BEGIN Excerpted data
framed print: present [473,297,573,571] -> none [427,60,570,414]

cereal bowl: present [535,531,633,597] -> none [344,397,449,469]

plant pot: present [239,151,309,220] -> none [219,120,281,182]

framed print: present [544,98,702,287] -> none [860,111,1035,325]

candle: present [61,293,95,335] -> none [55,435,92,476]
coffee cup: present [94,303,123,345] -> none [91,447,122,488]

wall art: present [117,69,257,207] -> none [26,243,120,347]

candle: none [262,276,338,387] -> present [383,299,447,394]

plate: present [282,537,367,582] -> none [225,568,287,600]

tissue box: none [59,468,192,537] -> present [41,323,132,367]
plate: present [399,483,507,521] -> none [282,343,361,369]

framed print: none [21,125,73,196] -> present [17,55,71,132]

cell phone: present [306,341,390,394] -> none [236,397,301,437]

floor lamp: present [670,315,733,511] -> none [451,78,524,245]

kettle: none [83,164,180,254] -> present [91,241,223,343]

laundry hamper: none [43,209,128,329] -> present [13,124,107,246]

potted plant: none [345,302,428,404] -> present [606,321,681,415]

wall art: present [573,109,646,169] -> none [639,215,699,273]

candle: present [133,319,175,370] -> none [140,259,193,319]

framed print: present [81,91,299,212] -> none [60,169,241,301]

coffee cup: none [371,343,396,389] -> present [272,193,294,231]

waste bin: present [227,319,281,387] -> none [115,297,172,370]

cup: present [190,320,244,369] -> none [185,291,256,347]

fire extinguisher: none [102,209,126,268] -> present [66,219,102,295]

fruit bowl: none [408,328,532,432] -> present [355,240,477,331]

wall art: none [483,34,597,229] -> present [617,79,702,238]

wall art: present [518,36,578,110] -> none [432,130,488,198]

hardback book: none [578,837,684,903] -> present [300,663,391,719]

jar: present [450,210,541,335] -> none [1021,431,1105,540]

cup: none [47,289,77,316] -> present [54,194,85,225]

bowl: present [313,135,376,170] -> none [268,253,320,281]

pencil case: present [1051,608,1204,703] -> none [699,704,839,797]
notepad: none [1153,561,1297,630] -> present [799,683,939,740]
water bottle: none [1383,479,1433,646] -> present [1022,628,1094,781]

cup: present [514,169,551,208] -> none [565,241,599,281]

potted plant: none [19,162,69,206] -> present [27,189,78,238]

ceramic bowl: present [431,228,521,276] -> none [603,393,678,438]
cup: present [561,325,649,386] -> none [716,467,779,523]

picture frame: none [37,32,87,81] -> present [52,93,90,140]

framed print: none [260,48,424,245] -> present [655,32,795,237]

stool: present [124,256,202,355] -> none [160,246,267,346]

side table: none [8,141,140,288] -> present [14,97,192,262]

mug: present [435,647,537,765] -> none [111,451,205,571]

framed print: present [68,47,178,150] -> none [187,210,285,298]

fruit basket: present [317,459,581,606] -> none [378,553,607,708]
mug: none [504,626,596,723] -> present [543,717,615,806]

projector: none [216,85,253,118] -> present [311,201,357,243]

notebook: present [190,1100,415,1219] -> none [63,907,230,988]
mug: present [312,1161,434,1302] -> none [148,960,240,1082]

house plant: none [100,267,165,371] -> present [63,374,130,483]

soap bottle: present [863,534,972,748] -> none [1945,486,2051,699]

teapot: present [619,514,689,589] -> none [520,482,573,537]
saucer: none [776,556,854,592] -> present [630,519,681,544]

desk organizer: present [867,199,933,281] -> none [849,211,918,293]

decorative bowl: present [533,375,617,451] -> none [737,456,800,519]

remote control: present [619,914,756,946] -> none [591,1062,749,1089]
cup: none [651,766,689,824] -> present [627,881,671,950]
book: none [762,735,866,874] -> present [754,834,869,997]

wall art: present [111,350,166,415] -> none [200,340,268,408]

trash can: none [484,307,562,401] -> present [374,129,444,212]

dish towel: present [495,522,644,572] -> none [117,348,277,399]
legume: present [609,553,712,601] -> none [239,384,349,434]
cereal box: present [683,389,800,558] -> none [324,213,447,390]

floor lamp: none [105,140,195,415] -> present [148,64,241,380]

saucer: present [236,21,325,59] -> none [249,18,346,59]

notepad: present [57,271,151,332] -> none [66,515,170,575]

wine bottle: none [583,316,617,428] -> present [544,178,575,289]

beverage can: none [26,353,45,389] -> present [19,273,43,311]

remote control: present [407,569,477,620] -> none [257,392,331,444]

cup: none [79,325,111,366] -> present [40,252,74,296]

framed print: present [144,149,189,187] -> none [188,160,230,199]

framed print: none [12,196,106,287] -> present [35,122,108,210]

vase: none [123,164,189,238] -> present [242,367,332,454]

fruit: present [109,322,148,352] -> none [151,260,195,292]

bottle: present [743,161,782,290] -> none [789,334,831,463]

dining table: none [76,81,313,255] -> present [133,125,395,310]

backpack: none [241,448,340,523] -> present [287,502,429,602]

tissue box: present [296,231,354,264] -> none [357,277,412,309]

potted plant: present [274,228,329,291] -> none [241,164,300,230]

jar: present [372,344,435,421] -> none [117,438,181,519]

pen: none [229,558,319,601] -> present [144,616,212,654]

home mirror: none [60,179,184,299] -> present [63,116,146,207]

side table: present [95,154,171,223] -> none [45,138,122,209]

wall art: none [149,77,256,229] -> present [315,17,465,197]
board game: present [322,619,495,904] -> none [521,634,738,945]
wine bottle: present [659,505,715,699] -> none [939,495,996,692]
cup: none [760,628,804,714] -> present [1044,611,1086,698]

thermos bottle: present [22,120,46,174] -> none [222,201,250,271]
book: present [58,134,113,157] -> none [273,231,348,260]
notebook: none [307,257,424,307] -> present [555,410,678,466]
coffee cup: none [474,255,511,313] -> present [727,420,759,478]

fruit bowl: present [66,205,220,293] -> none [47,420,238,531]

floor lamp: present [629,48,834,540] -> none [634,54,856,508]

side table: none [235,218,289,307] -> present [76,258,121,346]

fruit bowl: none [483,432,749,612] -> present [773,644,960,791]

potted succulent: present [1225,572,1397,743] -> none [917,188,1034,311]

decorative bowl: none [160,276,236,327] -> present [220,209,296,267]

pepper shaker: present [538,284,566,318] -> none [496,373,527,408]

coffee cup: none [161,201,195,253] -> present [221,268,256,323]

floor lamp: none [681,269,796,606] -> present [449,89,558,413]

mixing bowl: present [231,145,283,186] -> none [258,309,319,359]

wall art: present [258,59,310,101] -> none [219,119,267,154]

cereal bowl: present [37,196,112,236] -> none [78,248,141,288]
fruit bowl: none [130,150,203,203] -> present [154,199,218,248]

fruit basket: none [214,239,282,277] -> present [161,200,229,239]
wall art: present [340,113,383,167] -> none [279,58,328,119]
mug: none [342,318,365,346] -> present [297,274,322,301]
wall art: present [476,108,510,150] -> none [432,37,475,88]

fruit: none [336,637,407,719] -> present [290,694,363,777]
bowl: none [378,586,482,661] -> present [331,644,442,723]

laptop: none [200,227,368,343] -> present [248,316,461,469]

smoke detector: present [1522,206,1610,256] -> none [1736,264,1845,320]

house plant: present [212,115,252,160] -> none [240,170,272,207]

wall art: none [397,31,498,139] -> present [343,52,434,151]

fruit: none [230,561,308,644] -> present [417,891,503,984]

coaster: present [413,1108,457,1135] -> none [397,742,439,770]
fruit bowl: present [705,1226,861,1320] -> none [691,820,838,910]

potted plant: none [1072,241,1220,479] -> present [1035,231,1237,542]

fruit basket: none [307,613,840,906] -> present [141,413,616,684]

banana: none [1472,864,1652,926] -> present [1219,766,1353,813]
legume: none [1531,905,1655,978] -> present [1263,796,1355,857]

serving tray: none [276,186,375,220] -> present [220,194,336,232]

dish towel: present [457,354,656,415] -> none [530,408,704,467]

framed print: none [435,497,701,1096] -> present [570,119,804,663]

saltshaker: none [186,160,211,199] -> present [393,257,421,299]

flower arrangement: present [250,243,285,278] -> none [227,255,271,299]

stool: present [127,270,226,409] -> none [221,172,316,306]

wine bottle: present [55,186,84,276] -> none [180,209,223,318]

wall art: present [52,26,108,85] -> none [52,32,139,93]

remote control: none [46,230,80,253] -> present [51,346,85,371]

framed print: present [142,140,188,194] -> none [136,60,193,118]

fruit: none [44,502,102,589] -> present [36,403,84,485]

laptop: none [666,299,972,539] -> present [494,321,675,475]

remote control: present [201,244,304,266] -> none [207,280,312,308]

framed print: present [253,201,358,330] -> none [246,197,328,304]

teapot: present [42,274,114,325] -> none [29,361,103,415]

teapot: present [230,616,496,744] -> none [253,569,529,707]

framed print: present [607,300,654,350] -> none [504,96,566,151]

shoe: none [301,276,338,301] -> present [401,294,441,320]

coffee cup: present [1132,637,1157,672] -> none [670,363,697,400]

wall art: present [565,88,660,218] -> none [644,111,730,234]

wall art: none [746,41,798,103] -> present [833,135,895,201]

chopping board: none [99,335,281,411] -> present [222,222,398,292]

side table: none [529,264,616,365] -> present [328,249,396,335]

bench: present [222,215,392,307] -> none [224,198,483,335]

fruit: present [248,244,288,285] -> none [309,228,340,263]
END Excerpted data
◆ Work item ◆
Repeat exactly the lines above from the one with "remote control: present [619,914,756,946]" up to and including the one with "saucer: present [236,21,325,59]". No other line belongs in the reply.

◆ Result ◆
remote control: present [619,914,756,946] -> none [591,1062,749,1089]
cup: none [651,766,689,824] -> present [627,881,671,950]
book: none [762,735,866,874] -> present [754,834,869,997]

wall art: present [111,350,166,415] -> none [200,340,268,408]

trash can: none [484,307,562,401] -> present [374,129,444,212]

dish towel: present [495,522,644,572] -> none [117,348,277,399]
legume: present [609,553,712,601] -> none [239,384,349,434]
cereal box: present [683,389,800,558] -> none [324,213,447,390]

floor lamp: none [105,140,195,415] -> present [148,64,241,380]

saucer: present [236,21,325,59] -> none [249,18,346,59]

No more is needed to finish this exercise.